在这里，我们将使用Reuters（商业和财经新闻）语料库。如果您尚未运行此页面顶部的导入单元格，请立即运行（单击它并按SHIFT-RETURN）。该语料库包含10,788个新闻文件，总计130万字。这些文件涵盖90个类别，分为测试集和训练集。我们在下面提供了read_corpus函数，它只从“crude”（即有关石油，天然气等的新闻文章）类别中提取文章。该函数还为每个文档和小写单词添加了START和END标记。您没有执行任何其他类型的预处理。

def read_corpus(category="crude"):
    """ Read files from the specified Reuter's category.
        Params:
            category (string): category name
        Return:
            list of lists, with words from each of the processed files
    """
    ## files为docement列表
    files = reuters.fileids(category)
    # 返回结果是的列表里面很多个小列表，每个小列表是一篇文章
    # [START_TOKEN] + [ w.lower()for f in files for w in list(reuters.words(f)) ]+ [END_TOKEN] 这种表示是所有文章在一个列表中
    return [[START_TOKEN] + [w.lower() for w in list(reuters.words(f))] + [END_TOKEN] for f in files]

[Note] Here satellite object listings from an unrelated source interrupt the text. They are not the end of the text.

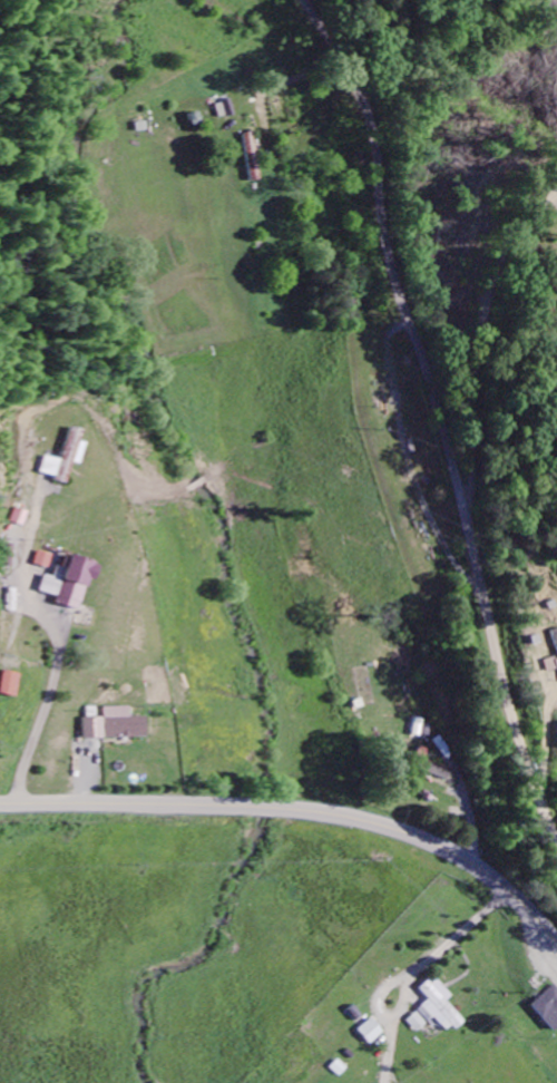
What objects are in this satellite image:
building: (250, 155)
road: (434, 417)
building: (63, 455)
building: (22, 514)
building: (44, 557)
building: (68, 579)
building: (555, 641)
building: (7, 681)
building: (114, 722)
building: (431, 764)
road: (298, 810)
building: (439, 1004)
building: (416, 1020)
building: (370, 1029)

路透社新闻相互覆盖，即一条新闻包含好几个主题，即文件和类别是一对多的关系。例如：
查询主题为baley的文章，reuters.fileids(‘barley’)
-> [‘test/15618’, ‘test/15649’, ‘test/15676’, ‘test/15728’, ‘test/15871’, …]
查询某个文章的主题 reuters.categories(‘training/9865’)
-> [‘barley’, ‘corn’, ‘grain’, ‘wheat’]

reuters_corpus = read_corpus()
pprint.pprint(reuters_corpus[:1], compact=True, width=100)

[’’, ‘japan’, ‘to’, ‘revise’, ‘long’, ‘-’, ‘term’, ‘energy’, ‘demand’, ‘downwards’, ‘the’,
‘ministry’, ‘of’, ‘international’, ‘trade’, ‘and’, ‘industry’, ‘(’, ‘miti’, ‘)’, ‘will’, ‘revise’,
‘its’, ‘long’, ‘-’, ‘term’, ‘energy’, ‘supply’, ‘/’, ‘demand’, ‘outlook’, ‘by’, ‘august’, ‘to’,
‘meet’, ‘a’, ‘forecast’, ‘downtrend’, ‘in’, ‘japanese’, ‘energy’, ‘demand’, ‘,’, ‘ministry’,
‘officials’, ‘said’, ‘.’, ‘miti’, ‘is’, ‘expected’, ‘to’, ‘lower’, ‘the’, ‘projection’, ‘for’,
‘primary’, ‘energy’, ‘supplies’, ‘in’, ‘the’, ‘year’, ‘2000’, ‘to’, ‘550’, ‘mln’, ‘kilolitres’,
‘(’, ‘kl’, ‘)’, ‘from’, ‘600’, ‘mln’, ‘,’, ‘they’, ‘said’, ‘.’, ‘the’, ‘decision’, ‘follows’,
‘the’, ‘emergence’, ‘of’, ‘structural’, ‘changes’, ‘in’, ‘japanese’, ‘industry’, ‘following’,
‘the’, ‘rise’, ‘in’, ‘the’, ‘value’, ‘of’, ‘the’, ‘yen’, ‘and’, ‘a’, ‘decline’, ‘in’, ‘domestic’,
‘electric’, ‘power’, ‘demand’, ‘.’, ‘miti’, ‘is’, ‘planning’, ‘to’, ‘work’, ‘out’, ‘a’, ‘revised’,
‘energy’, ‘supply’, ‘/’, ‘demand’, ‘outlook’, ‘through’, ‘deliberations’, ‘of’, ‘committee’,
‘meetings’, ‘of’, ‘the’, ‘agency’, ‘of’, ‘natural’, ‘resources’, ‘and’, ‘energy’, ‘,’, ‘the’,
‘officials’, ‘said’, ‘.’, ‘they’, ‘said’, ‘miti’, ‘will’, ‘also’, ‘review’, ‘the’, ‘breakdown’,
‘of’, ‘energy’, ‘supply’, ‘sources’, ‘,’, ‘including’, ‘oil’, ‘,’, ‘nuclear’, ‘,’, ‘coal’, ‘and’,
‘natural’, ‘gas’, ‘.’, ‘nuclear’, ‘energy’, ‘provided’, ‘the’, ‘bulk’, ‘of’, ‘japan’, “’”, ‘s’,
‘electric’, ‘power’, ‘in’, ‘the’, ‘fiscal’, ‘year’, ‘ended’, ‘march’, ‘31’, ‘,’, ‘supplying’,
‘an’, ‘estimated’, ‘27’, ‘pct’, ‘on’, ‘a’, ‘kilowatt’, ‘/’, ‘hour’, ‘basis’, ‘,’, ‘followed’,
‘by’, ‘oil’, ‘(’, ‘23’, ‘pct’, ‘)’, ‘and’, ‘liquefied’, ‘natural’, ‘gas’, ‘(’, ‘21’, ‘pct’, ‘),’,
‘they’, ‘noted’, ‘.’, ‘’]

Question 1.1 实现不同单词

编写一种方法来计算语料库中出现的不同单词（单词类型）。你可以用for循环来实现，但使用Python列表推导更有效率。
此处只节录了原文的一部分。